= Bandar Mahkota Cheras toll dispute =

The Bandar Mahkota Cheras toll dispute occurred at a bypass road in the 11th mile of the Cheras–Kajang Expressway in the town of Bandar Mahkota Cheras, Selangor, Malaysia since October 2005, and more recently in a dramatic turn of events between April 2008 and early June 2008.

==Background==
In October 2005, during the construction of the Bandar Mahkota Cheras, an access road connecting the new township and the Bandar Tun Hussein Onn Interchange (704) was built by the developer to provide access to Bandar Mahkota Cheras from Cheras–Kajang Highway and vice versa. The access was closed by the toll concessionaire, Grand Saga, under the direction of the Malaysian Highway Authority (MHA) due to disputes between Grand Saga and the developer of Bandar Mahkota Cheras, Narajaya, on compensations since the link road would allow motorists to bypass the 11th mile toll plaza on the expressway. As a result, residents travelling to Kuala Lumpur are required to enter the expressway via Bandar Sungai Long or vice versa, while having to pay fares for both the 9th mile and 11th mile toll plaza. Over the years, the access road became a source of dissatisfaction and gripes by the local residents of Bandar Mahkota Cheras.

Several protests were held over the years against the barricading of the access road, but to no avail. It was not until the 12th Malaysian general election, the state government, which owned 30% of Grand Saga fell under the control of the opposition government following the defeat of Barisan Nasional in Selangor.

==The dispute==
On 21 April 2008, local residents took the dispute into their own hands and dismantled the barricades for the first time by hand, temporarily allowing traffic to and from the township to directly enter and exit the expressway for three weeks. A few days later, the Hulu Langat land office confirmed that concessionaire Grand Saga had no rights over the access road.

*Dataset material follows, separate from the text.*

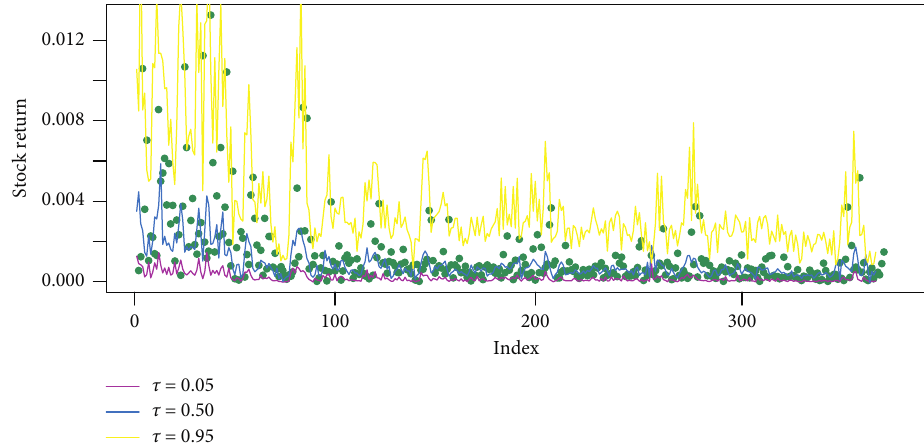
Figure 3: Comparison of fitting effects of different subloci ( τ � 0 . 05 , 0 . 50 , 0 . 95)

In the following days, it was a cat-and-mouse game between the residents and the concessionaire, as the barrier was repeatedly rebuilt by Grand Saga only to be dismantled by the residents shortly after. In some instances, residents pooled hundreds of dollars to hire trucks and heavy machinery to bring the barricade down.

On 8 May 2008, residents clashed with the police while they were protecting the access road from being rebuilt by Grand Saga. Segambut MP Lim Lip Eng was allegedly assaulted by the Police and was hospitalised. Several accusations of police brutality were made.

The residents attempted to obtain an injunction against Grand Saga to rebuild the barrier on the access road. On 13 May 2008, the court denied the injunction and Grand Saga vowed to put up another barrier.

On 27 May 2008, a five-foot wall was erected by Grand Saga. Some residents and journalists (including mainstream newspapers) at the scene were attacked by unidentified men who were armed with sticks, pipes and helmets, sitting on the walls to prevent them from being dismantled. They also smashed the windows of a few nearby vehicles. Police reports were lodged and residents accused Grand Saga of hiring thugs to ensure that the wall remained in place, a charge that the concessionaire vehemently denied. The next day, the barrier was torn down once again.

Members of the opposition state government tried to bring up the issue on the Malaysian Parliament, only to be shot down by the speaker. A few days later, the Federal Government ordered that the access road was to stay open until the court makes a final decision on the dispute.

On 4 June 2008, the Malaysian Highway Authority and Grand Saga were ordered to install traffic lights on the junctions of Bandar Mahkota Cheras to ease the traffic flow of the residents.